Viktor Mikhaïlov : Ce serait lourd de conséquences pour eux. Les troupes américaines en Irak sont au bord de la survie. Ils auraient alors affaire aussi à l’armée iranienne. Une version dangereuse. C’est vrai qu’ils pourraient demander à Israël de porter des frappes. Mais cela non plus ne donnerait rien. Ils ne savent pas exactement où se trouvent les sites et si ceux-ci sont vulnérables aux frappes. Ce n’est pas un hasard si les Américains travaillent à la création de munitions nucléaires pénétrantes, pouvant atteindre des cibles situées à des centaines de mètres sous terre. Mais c’est là un problème qu’ils n’ont pas encore résolu.

VL : Comment la Russie pourrait-elle aider au règlement du « problème nucléaire iranien » ?

Viktor Mikhaïlov : Nous pouvons construire avec l’Iran une entreprise mixte d’enrichissement d’uranium à même de desservir tous les pays souhaitant développer leur électronucléaire, de manière à ce qu’ils ne se livrent pas eux-mêmes à l’enrichissement d’isotopes... Il y a ici une autre question qui me préoccupe beaucoup. Il n’y aura peut-être pas d’opérations armées, mais des sanctions économiques peuvent être appliquées contre l’Iran.

VL : Comment la Russie peut être sûre que dans cette situation l’Iran ne fabriquera pas son arme nucléaire ?

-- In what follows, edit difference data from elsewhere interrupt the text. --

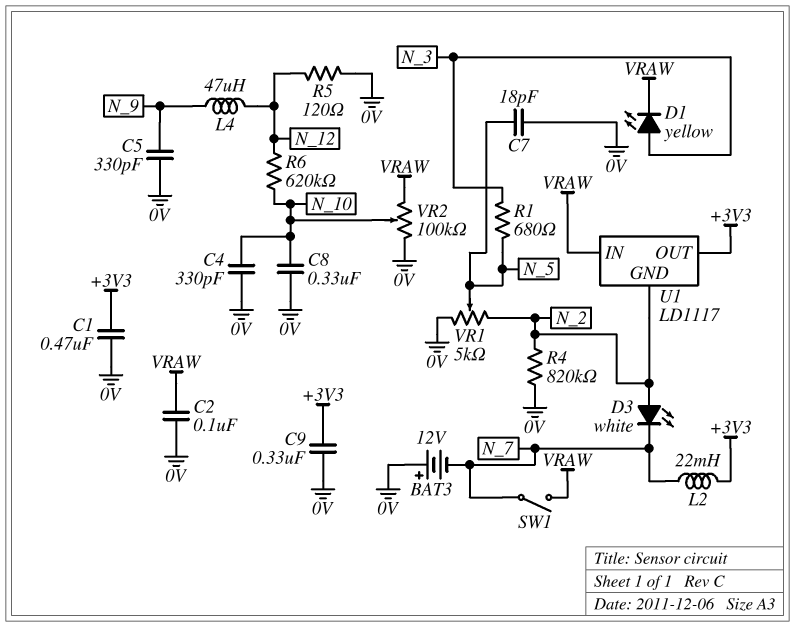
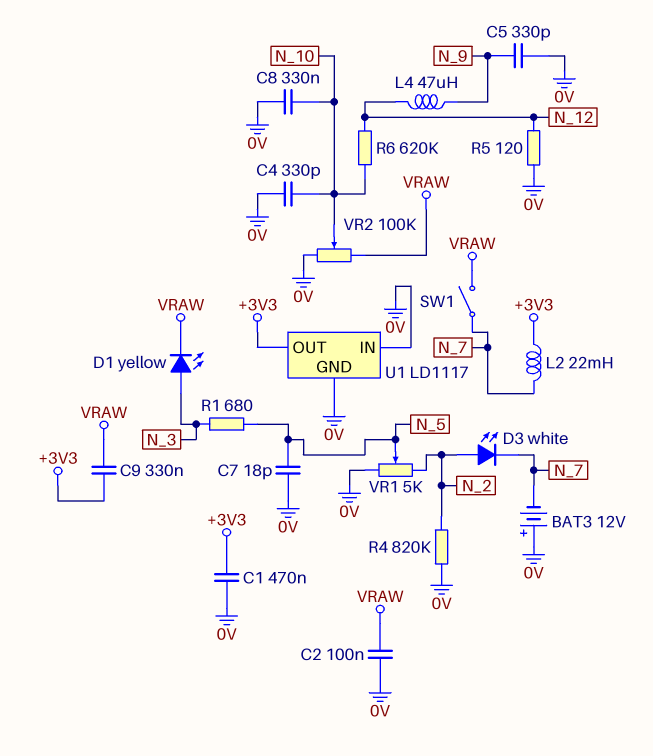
C9: 330nF (+3V3, 0V) -> 330nF (+3V3, VRAW)
U1 pin GND: N_2 -> 0V
U1 pin IN: VRAW -> 0V

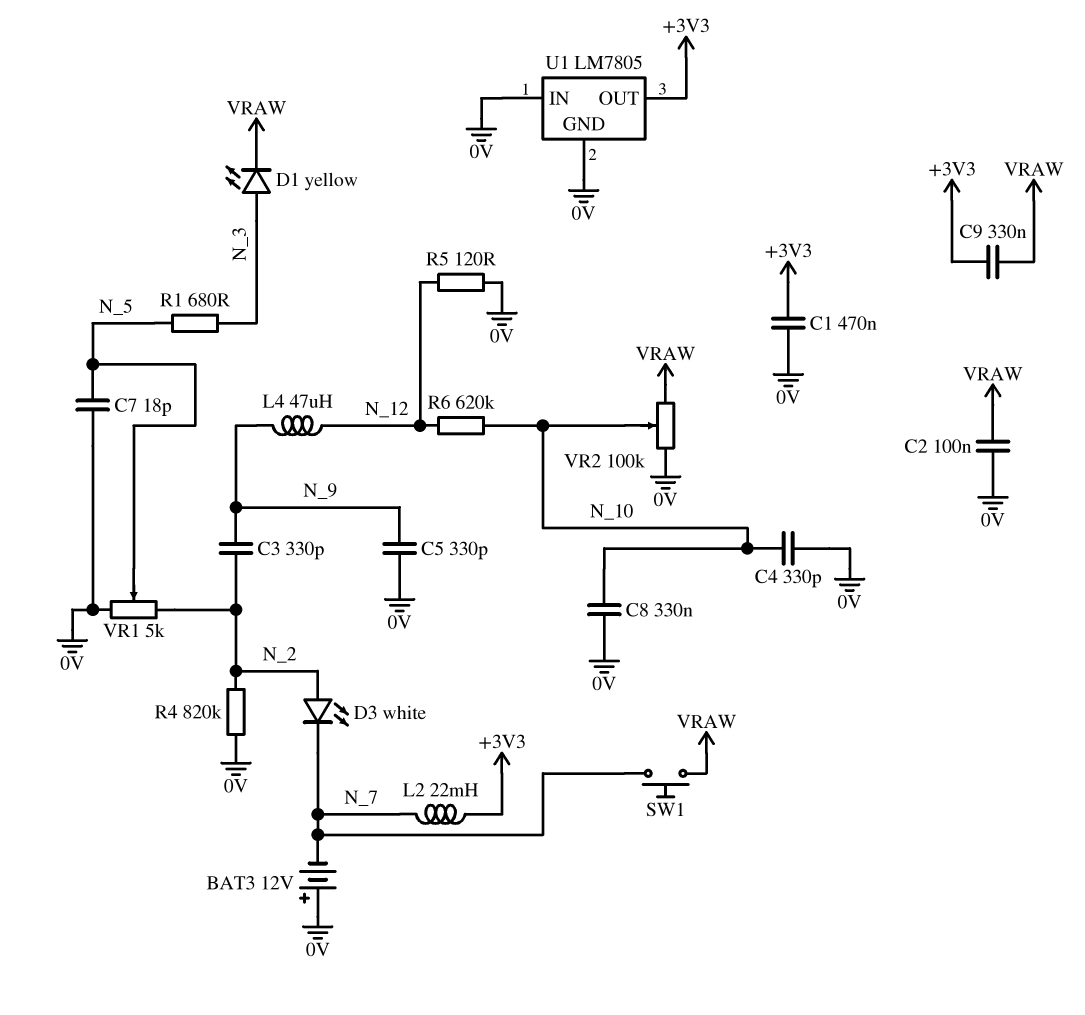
C3: none -> 330pF (N_2, N_9)
SW1: switch (N_7, VRAW) -> button (N_7, VRAW)
U1: LD1117 -> LM7805

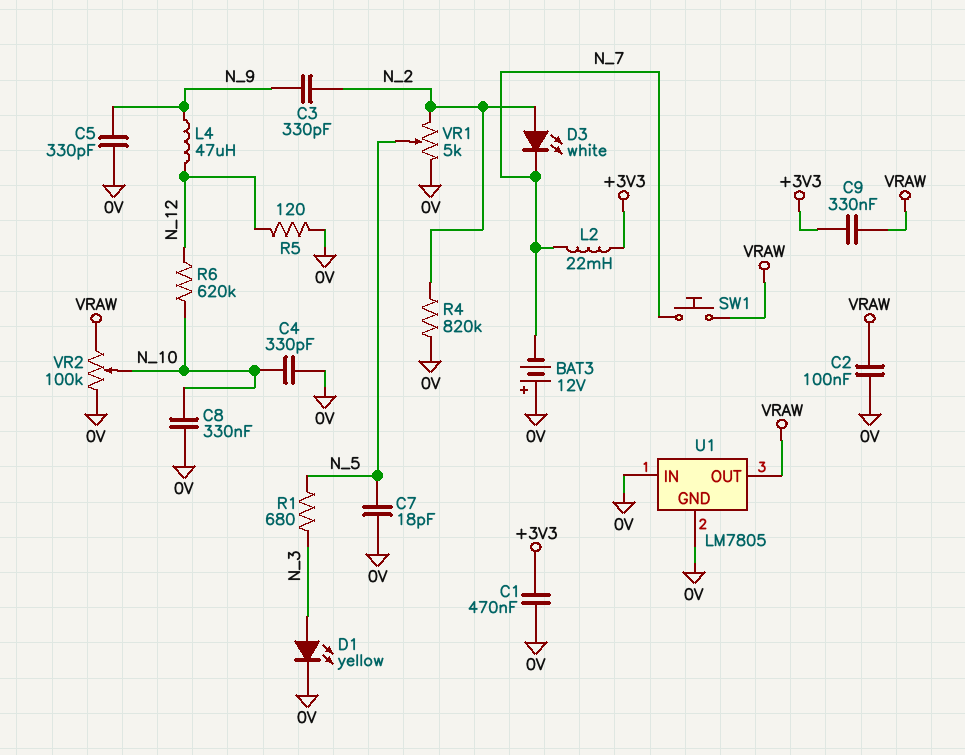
D1: LED yellow (A N_3, K VRAW) -> LED yellow (A N_3, K 0V)
U1 pin OUT: +3V3 -> VRAW

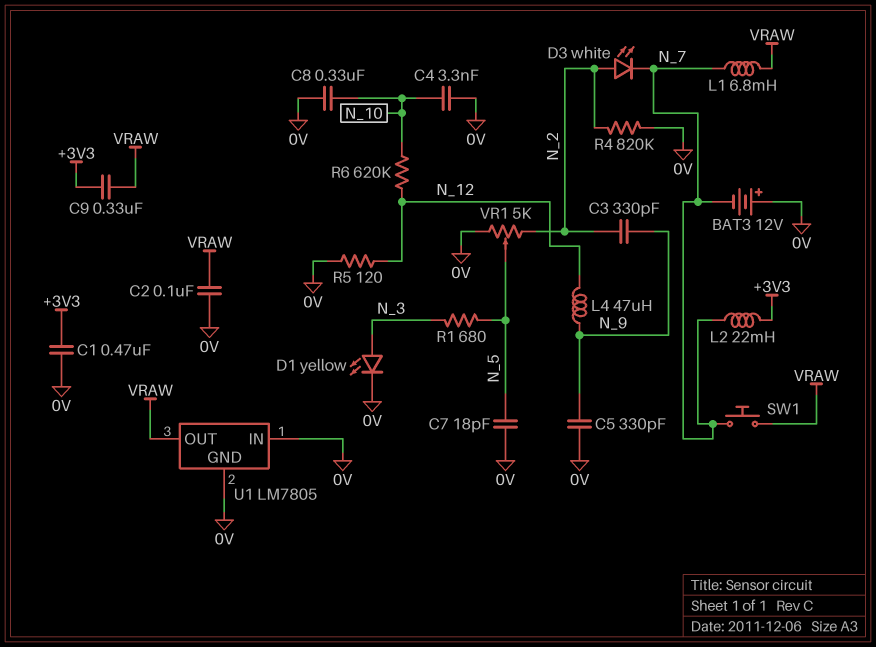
C4: 330pF (0V, N_10) -> 3.3nF (0V, N_10)
L1: none -> 6.8mH (N_7, VRAW)
VR2: 100k (0V, VRAW, wiper N_10) -> none

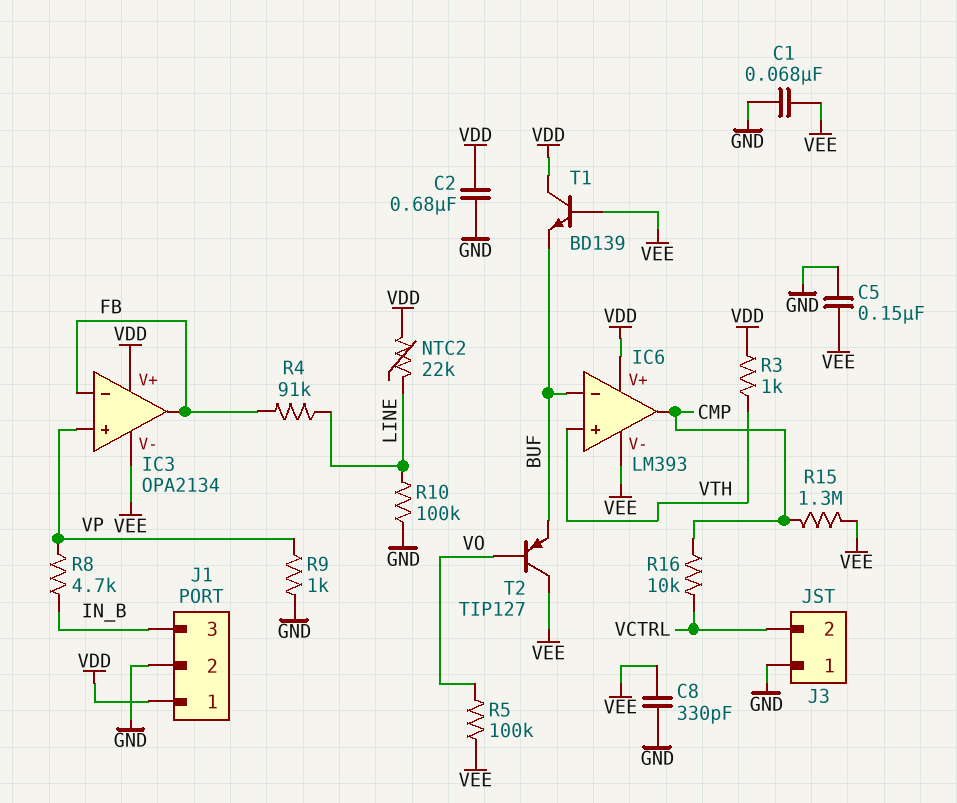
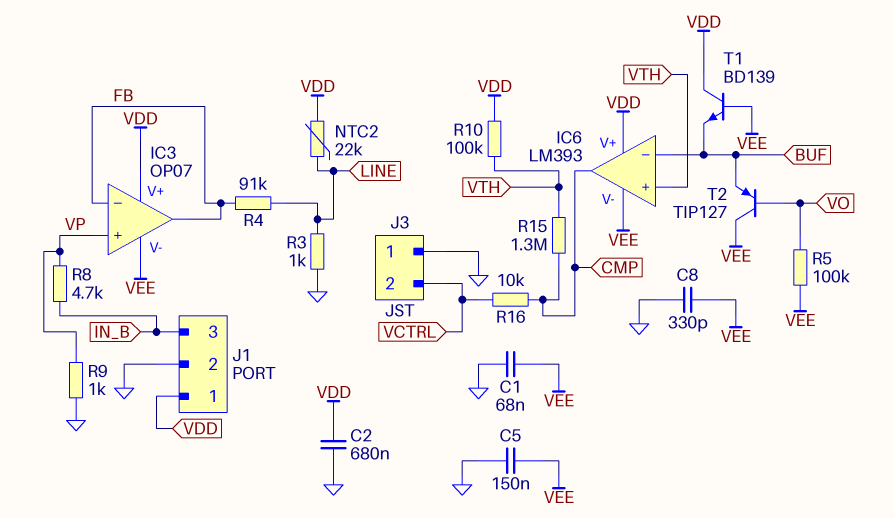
IC3: OPA2134 -> OP07
R3: 1k (VDD, VTH) -> 1k (GND, LINE)
R10: 100k (GND, LINE) -> 100k (VDD, VTH)
R15: 1.3M (CMP, VEE) -> 1.3M (CMP, VTH)

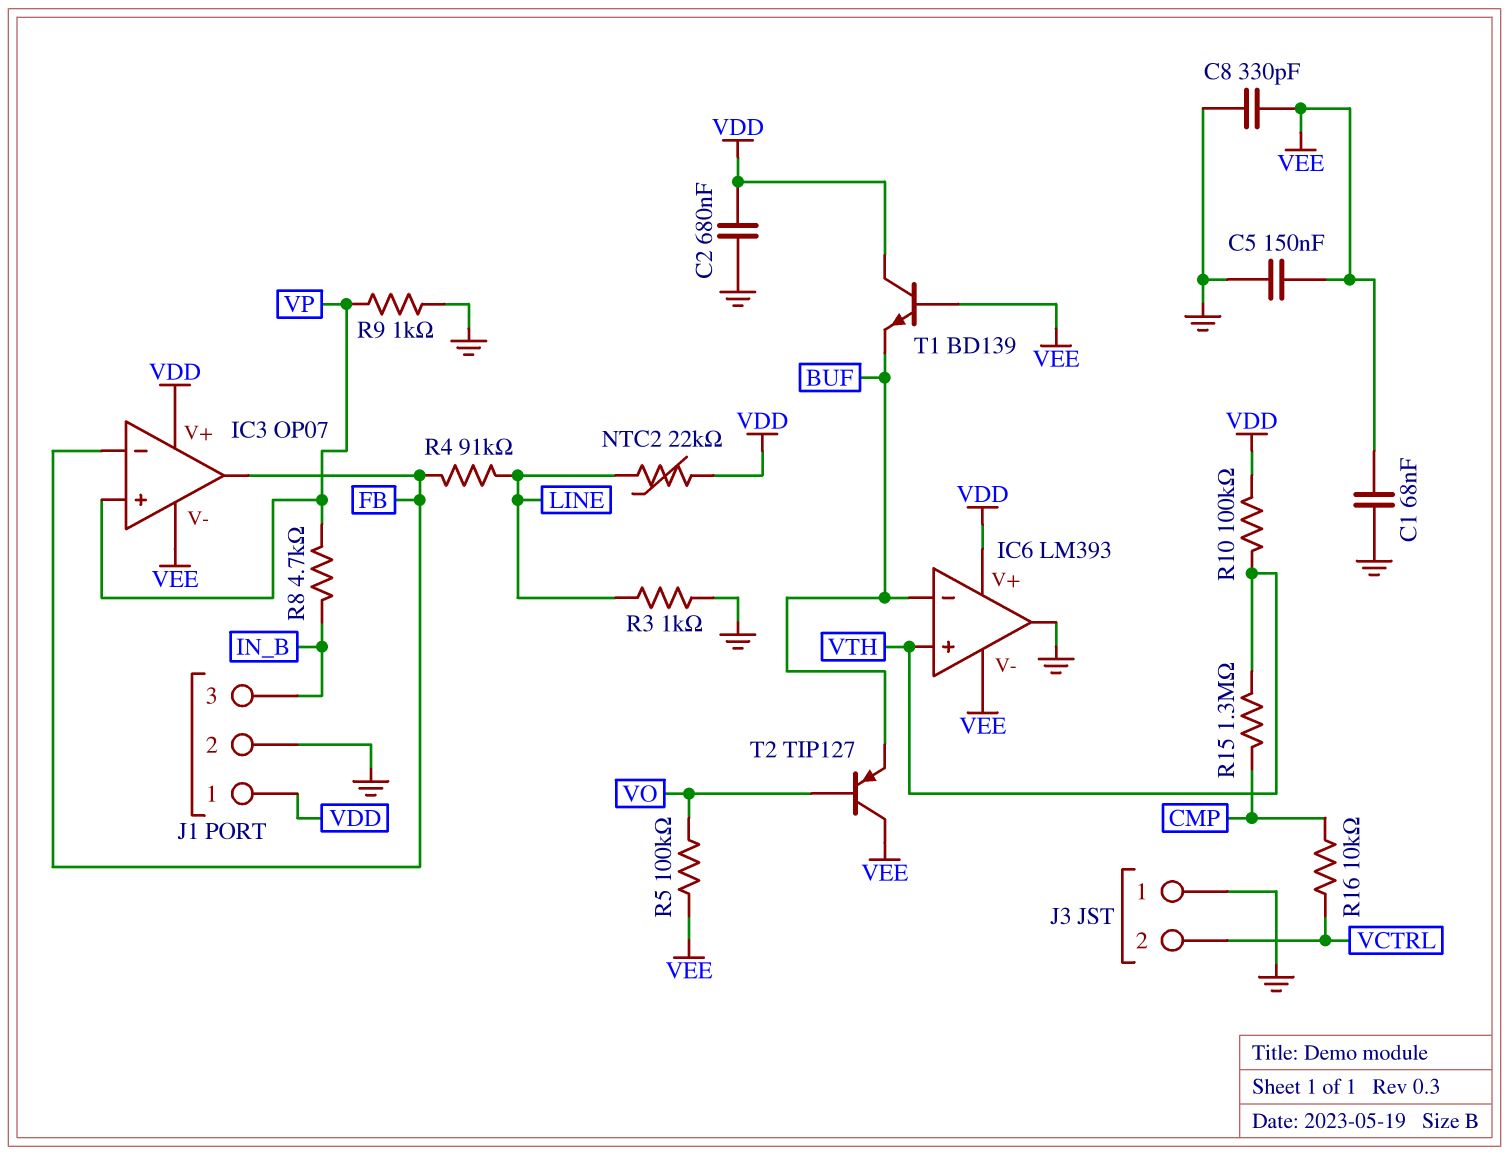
IC6 pin out: CMP -> GND

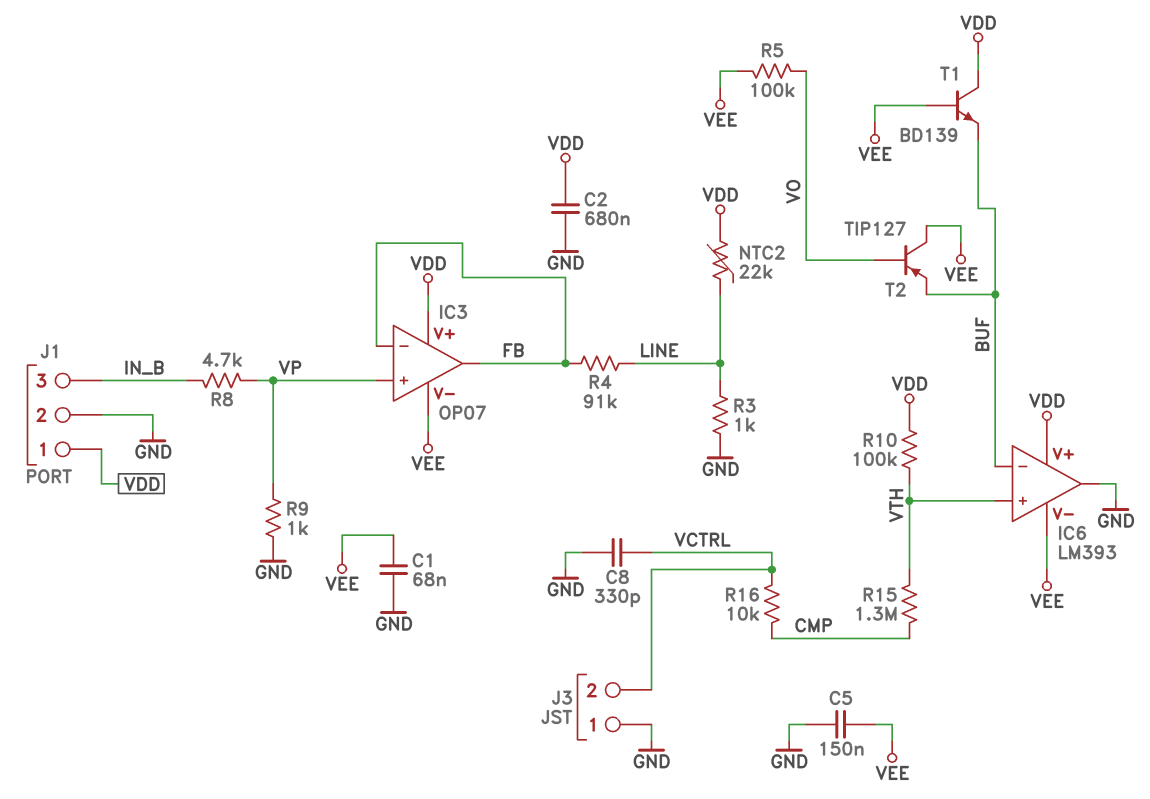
C8: 330pF (GND, VEE) -> 330pF (GND, VCTRL)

Viktor Mikhaïlov : La Russie n’a aucun intérêt à ce que l’Iran dispose de l’arme nucléaire. Nous aussi nous pensons qu’il est nécessaire de restreindre le désir de Téhéran d’accéder à cette arme. Cependant, ici les choses dépendent surtout de Washington. Il faut que les Américains se rendent compte que c’est une puissance avec une immense histoire et qu’il ne faut pas exercer de pressions sur elle, la menacer. Il convient peut-être de proposer des négociations... Un processus de longue haleine, certes, mais qu’il faut lancer. C’est seulement alors que les États-Unis pourront régler le problème. Un recours à la force ne mènerait à rien. Au contraire, la situation dégénérerait et serait pire qu’en Irak ou en Afghanistan.

VL : Et si l’Iran n’accepte pas les propositions russes ?

Viktor Mikhaïlov : Il les acceptera, quitte à faire traîner les choses au maximum. Mais même dans ce cas, il est probable que les Américains appliquent au moins leurs sanctions.

Entretien réalisé par Viktor Litovkine pour l’agence Ria Novosti le 14 mars 2006.